— Problem description —
If a record below holds a picture, drop the picture and restate everything else word for word.

— The records —
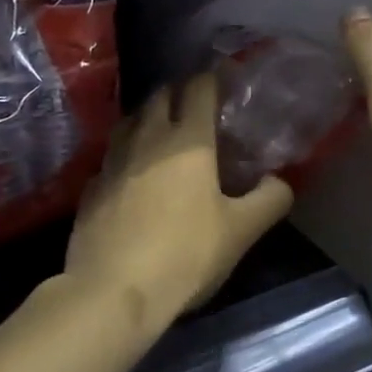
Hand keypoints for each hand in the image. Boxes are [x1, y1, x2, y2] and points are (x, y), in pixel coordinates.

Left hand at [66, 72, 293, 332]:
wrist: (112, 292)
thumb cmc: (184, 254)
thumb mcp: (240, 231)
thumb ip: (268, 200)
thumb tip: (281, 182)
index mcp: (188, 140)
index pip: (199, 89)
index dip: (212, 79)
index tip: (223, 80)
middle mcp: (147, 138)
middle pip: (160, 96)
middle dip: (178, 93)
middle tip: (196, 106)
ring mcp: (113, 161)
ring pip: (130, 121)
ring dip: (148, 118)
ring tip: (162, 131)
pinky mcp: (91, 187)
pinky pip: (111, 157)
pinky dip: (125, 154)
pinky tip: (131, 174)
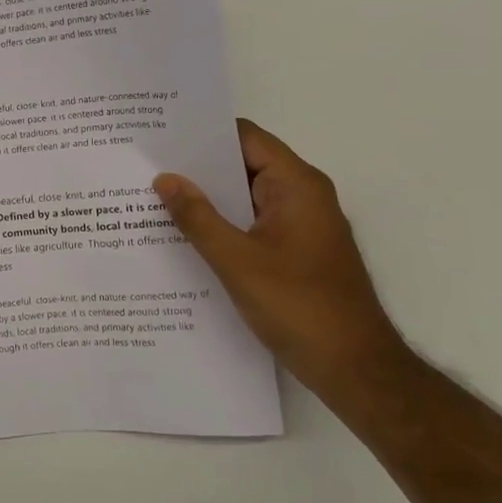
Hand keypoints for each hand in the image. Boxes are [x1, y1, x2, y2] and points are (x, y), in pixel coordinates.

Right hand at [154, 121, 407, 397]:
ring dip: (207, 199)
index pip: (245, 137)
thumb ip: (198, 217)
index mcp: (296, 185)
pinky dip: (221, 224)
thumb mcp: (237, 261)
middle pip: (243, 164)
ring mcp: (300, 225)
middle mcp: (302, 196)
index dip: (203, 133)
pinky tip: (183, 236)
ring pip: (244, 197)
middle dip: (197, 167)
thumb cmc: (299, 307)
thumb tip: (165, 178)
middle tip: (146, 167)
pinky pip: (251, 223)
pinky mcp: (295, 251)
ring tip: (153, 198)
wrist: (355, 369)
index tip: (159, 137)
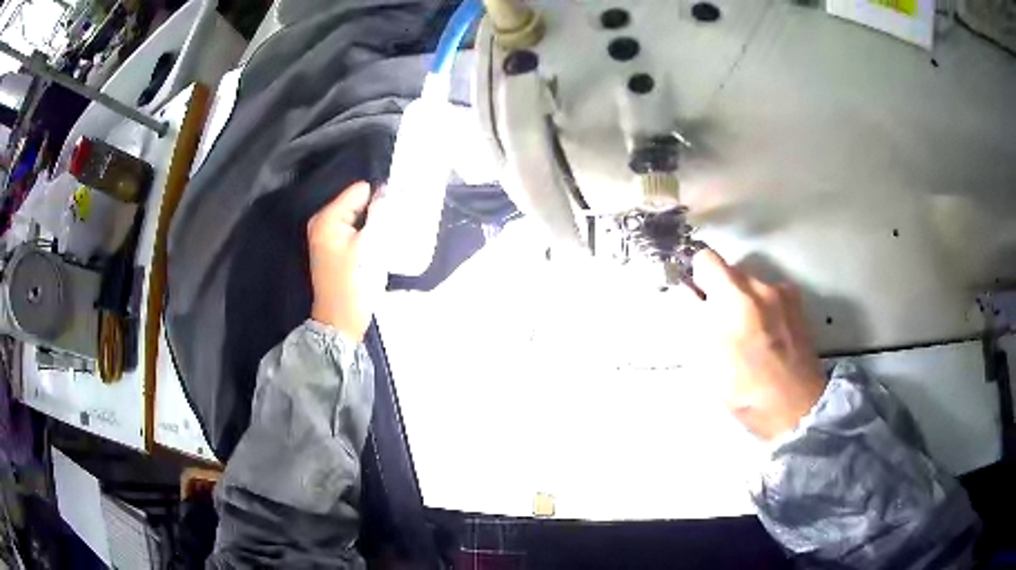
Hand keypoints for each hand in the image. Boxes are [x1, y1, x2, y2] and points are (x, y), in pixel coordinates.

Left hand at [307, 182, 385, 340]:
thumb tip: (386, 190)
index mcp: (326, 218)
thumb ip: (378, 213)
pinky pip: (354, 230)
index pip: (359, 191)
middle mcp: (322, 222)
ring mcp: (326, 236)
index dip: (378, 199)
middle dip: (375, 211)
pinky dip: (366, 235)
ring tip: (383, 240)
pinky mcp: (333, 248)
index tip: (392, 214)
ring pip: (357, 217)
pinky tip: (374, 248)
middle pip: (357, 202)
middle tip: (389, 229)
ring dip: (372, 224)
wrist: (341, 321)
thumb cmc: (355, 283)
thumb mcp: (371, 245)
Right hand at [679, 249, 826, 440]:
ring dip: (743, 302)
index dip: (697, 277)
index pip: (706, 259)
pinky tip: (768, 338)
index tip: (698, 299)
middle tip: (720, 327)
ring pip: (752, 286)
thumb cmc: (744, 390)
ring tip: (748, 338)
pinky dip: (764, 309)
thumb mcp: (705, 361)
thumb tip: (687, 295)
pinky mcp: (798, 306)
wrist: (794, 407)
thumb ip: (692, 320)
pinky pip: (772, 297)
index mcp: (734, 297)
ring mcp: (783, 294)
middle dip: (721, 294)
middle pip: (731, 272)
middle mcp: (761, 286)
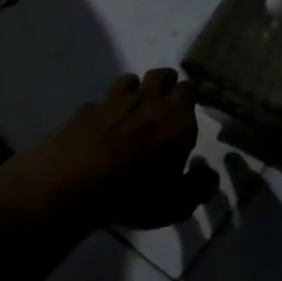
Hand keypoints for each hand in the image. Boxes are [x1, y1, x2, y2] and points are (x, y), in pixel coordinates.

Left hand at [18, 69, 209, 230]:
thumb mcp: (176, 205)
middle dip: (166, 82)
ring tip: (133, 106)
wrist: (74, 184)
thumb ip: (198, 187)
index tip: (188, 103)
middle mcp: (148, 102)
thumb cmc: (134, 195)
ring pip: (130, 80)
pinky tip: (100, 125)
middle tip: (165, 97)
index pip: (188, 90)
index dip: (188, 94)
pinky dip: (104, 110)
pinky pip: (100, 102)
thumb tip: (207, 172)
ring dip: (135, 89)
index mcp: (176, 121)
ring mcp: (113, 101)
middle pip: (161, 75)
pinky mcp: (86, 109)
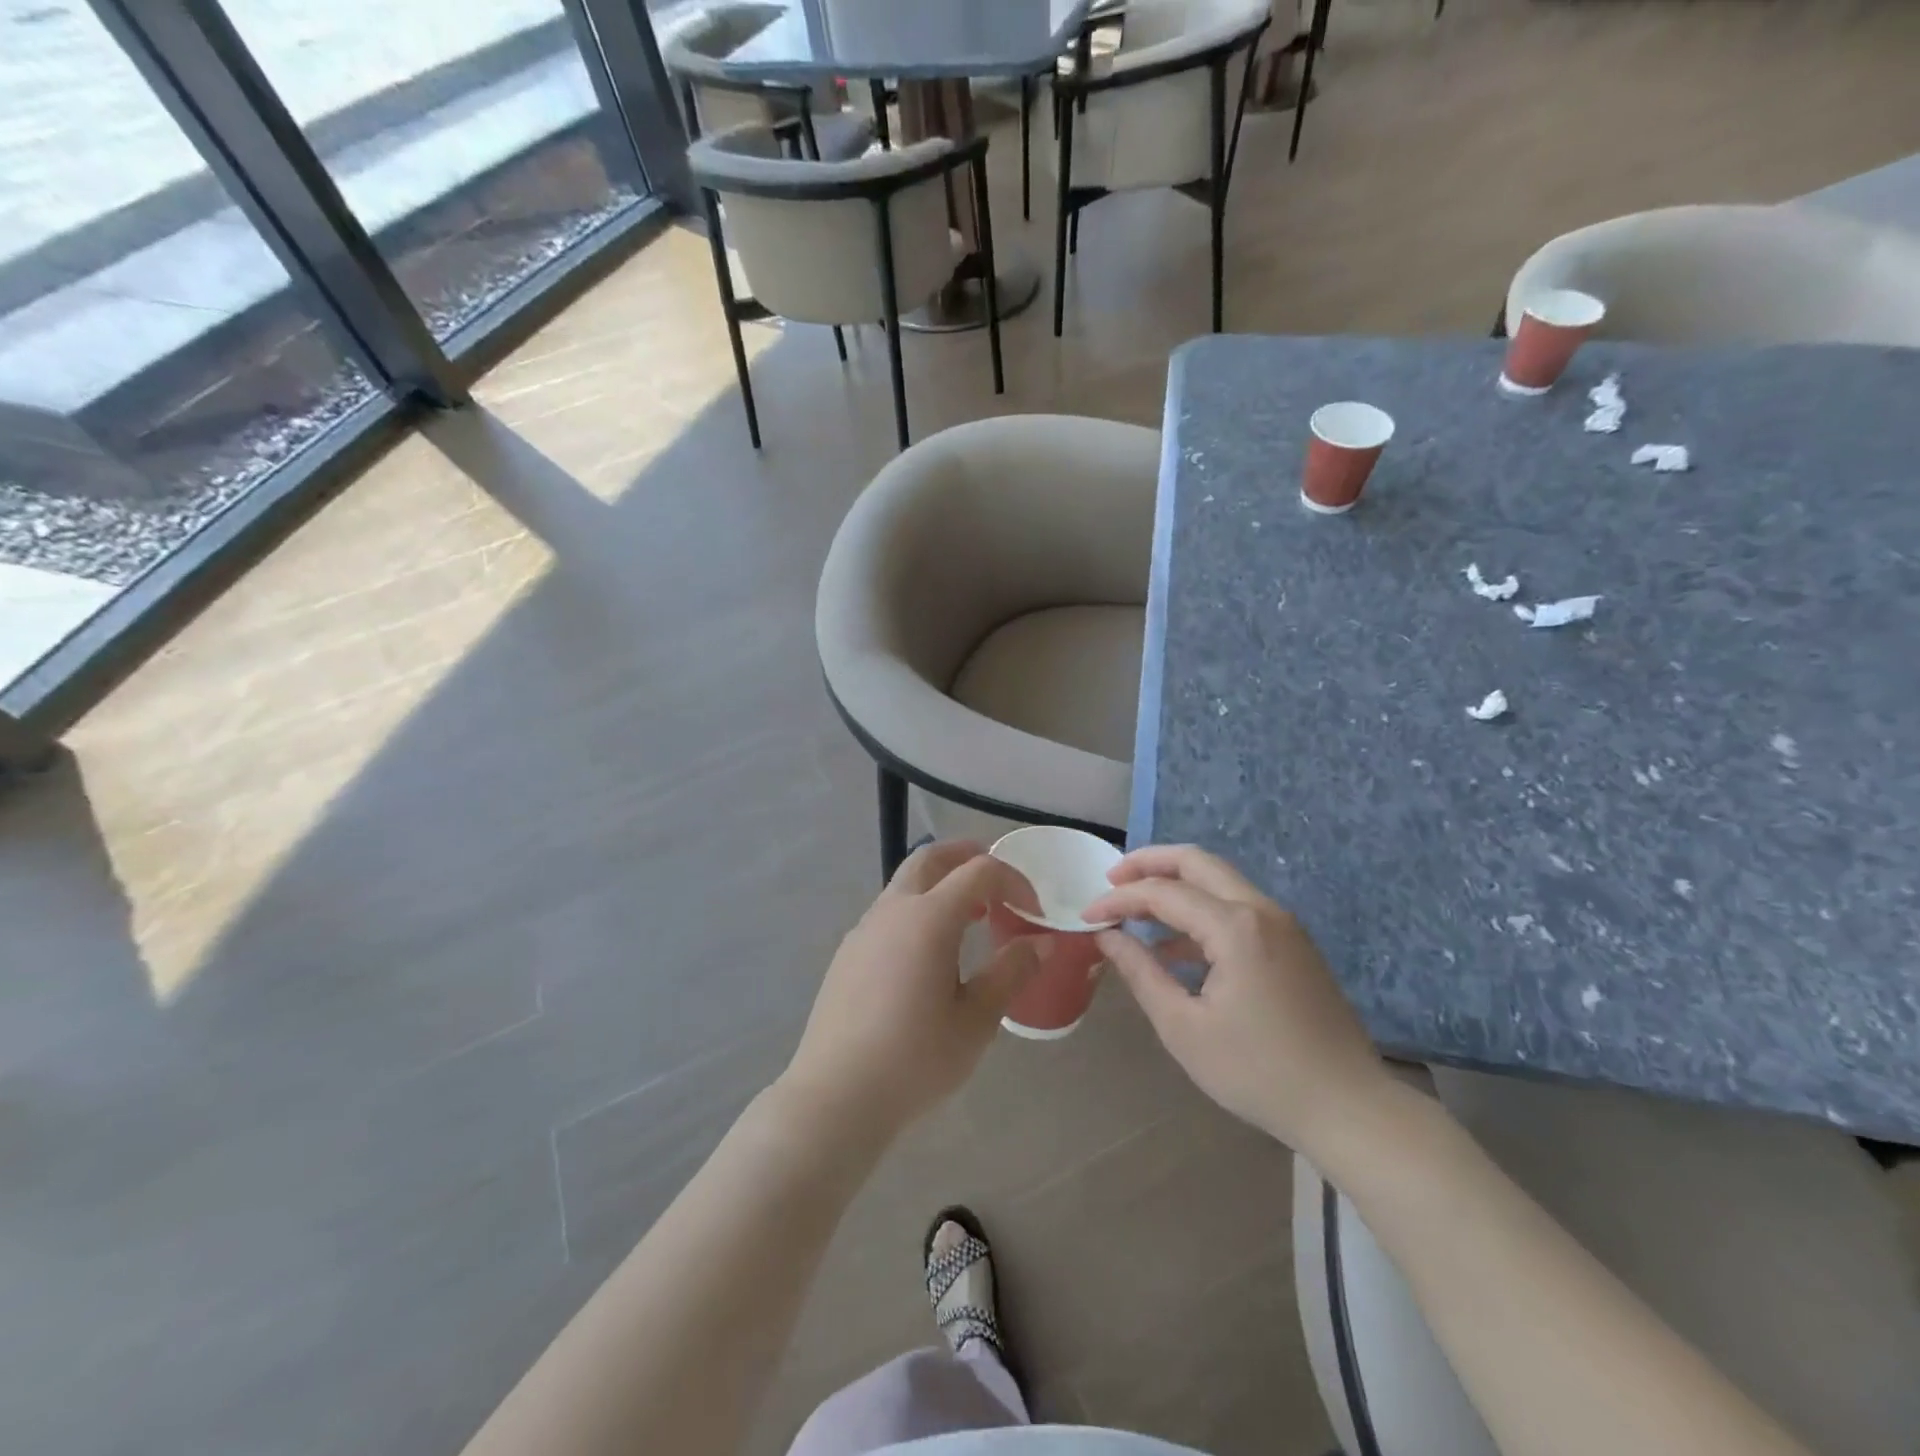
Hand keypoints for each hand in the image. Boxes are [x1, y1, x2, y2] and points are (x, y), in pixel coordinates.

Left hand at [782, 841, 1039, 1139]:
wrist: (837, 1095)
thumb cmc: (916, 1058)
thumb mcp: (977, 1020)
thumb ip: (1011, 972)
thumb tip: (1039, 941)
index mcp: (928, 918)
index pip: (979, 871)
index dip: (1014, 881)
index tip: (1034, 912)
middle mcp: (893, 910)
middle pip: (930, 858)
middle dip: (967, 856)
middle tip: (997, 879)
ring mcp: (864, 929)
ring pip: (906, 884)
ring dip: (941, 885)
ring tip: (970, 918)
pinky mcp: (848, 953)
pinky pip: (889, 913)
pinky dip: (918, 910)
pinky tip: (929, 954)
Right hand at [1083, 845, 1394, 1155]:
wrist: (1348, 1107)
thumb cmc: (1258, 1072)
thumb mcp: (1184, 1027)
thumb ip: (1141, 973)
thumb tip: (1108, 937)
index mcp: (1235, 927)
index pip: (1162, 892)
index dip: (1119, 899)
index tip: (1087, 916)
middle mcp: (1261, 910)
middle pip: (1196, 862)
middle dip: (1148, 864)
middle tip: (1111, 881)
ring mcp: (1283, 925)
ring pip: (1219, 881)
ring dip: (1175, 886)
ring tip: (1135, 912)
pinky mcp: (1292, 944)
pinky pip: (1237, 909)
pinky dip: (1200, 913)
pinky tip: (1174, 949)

— Answer area —
Hand keypoints for each hand in the image. Boxes are [x1, y1, x2, y2] and points are (x, y), in pixel coordinates.

Left hand at [66, 72, 293, 332]:
wrist: (112, 292)
thumb cmc: (184, 254)
thumb mcp: (240, 231)
thumb ip: (268, 200)
thumb tip: (281, 182)
index mcp: (188, 140)
index pip: (199, 89)
index dip: (212, 79)
index tip: (223, 80)
middle mcp: (147, 138)
middle pip: (160, 96)
middle dip: (178, 93)
middle tip: (196, 106)
ring mcp: (113, 161)
ring pip: (130, 121)
ring dip: (148, 118)
ring tip: (162, 131)
pinky mcp: (91, 187)
pinky pip: (111, 157)
pinky dip: (125, 154)
pinky tip: (131, 174)
Hand keypoints for each hand in the image. Boxes are [x1, y1, x2, y2] and points are (x, y), in pixel coordinates.

Right hand at [154, 121, 407, 397]:
ring dip: (207, 199)
index pip: (245, 137)
thumb ip: (198, 217)
index mcp: (296, 185)
pinky dip: (221, 224)
thumb mcp: (237, 261)
middle pip: (243, 164)
ring mcp: (300, 225)
middle mcp: (302, 196)
index dip: (203, 133)
pinky tip: (183, 236)
ring pip: (244, 197)
middle dip: (197, 167)
thumb cmc: (299, 307)
thumb tip: (165, 178)
middle tip: (146, 167)
pinky pip: (251, 223)
pinky mcp: (295, 251)
ring tip: (153, 198)
wrist: (355, 369)
index tip: (159, 137)
Hand keypoints for each hand in the image. Boxes are [x1, y1, x2, y2] and points are (x, y), in pixel coordinates.

Left hand at [307, 182, 385, 340]:
thumb tip: (386, 190)
index mcp: (326, 218)
thumb ip: (378, 213)
pinky pip: (354, 230)
index pip: (359, 191)
middle mcp: (322, 222)
ring mcp: (326, 236)
index dip: (378, 199)
middle dip: (375, 211)
pinky dip: (366, 235)
ring tip: (383, 240)
pinky mcp: (333, 248)
index tip: (392, 214)
ring pip: (357, 217)
pinky tip: (374, 248)
middle pip: (357, 202)
middle tip: (389, 229)
ring dip: (372, 224)
wrist: (341, 321)
thumb cmc: (355, 283)
thumb mcp: (371, 245)
Right hand at [679, 249, 826, 440]:
ring dip: (743, 302)
index dip: (697, 277)
index pip: (706, 259)
pinky tip: (768, 338)
index tip: (698, 299)
middle tip: (720, 327)
ring pip: (752, 286)
thumb cmc: (744, 390)
ring tip: (748, 338)
pinky dip: (764, 309)
thumb mcp: (705, 361)
thumb tip: (687, 295)
pinky mcp: (798, 306)
wrist: (794, 407)
thumb ip: (692, 320)
pinky pip: (772, 297)
index mcp: (734, 297)
ring mcp: (783, 294)
middle dip: (721, 294)
middle pip: (731, 272)
middle mcp: (761, 286)
Hand keypoints for each hand in the image. Boxes are [x1, y1, x2, y2] and points are (x, y), in pixel coordinates.

Left hand at [18, 69, 209, 230]:
thumb mcp: (176, 205)
middle dip: (166, 82)
ring tip: (133, 106)
wrist: (74, 184)
thumb ip: (198, 187)
index tip: (188, 103)
middle mcp: (148, 102)
thumb cmc: (134, 195)
ring pip: (130, 80)
pinky tip: (100, 125)
middle tip: (165, 97)
index pip: (188, 90)
index dip: (188, 94)
pinky dip: (104, 110)
pinky pip: (100, 102)
thumb tip: (207, 172)
ring dip: (135, 89)
index mcp: (176, 121)
ring mcp: (113, 101)
middle pip: (161, 75)
pinky mcp: (86, 109)
Hand keypoints for each hand in the image. Boxes are [x1, y1, x2, y2] and points are (x, y), in pixel coordinates.

Left hand at [782, 841, 1039, 1139]:
wrist: (837, 1095)
thumb cmc: (916, 1058)
thumb mcp: (977, 1020)
thumb ip: (1011, 972)
thumb tip: (1039, 941)
index mcp: (928, 918)
index pip: (979, 871)
index dip: (1014, 881)
index tip: (1034, 912)
middle mcp: (893, 910)
middle pip: (930, 858)
middle dip: (967, 856)
middle tip: (997, 879)
ring mcp: (864, 929)
ring pip: (906, 884)
ring dip: (941, 885)
ring tip: (970, 918)
pinky mcp: (848, 953)
pinky pip: (889, 913)
pinky dip: (918, 910)
pinky tip: (929, 954)
Right hand at [1083, 845, 1394, 1155]:
wrist: (1348, 1107)
thumb cmc: (1258, 1072)
thumb mcp: (1184, 1027)
thumb ip: (1141, 973)
thumb tip: (1108, 937)
index mcp: (1235, 927)
index pip: (1162, 892)
index dip: (1119, 899)
index tip: (1087, 916)
middle mcp: (1261, 910)
middle pip: (1196, 862)
middle dip: (1148, 864)
middle tip: (1111, 881)
ring mcp: (1283, 925)
ring pip: (1219, 881)
ring dip: (1175, 886)
ring tip: (1135, 912)
pinky mcp: (1292, 944)
pinky pip: (1237, 909)
pinky dip: (1200, 913)
pinky tip: (1174, 949)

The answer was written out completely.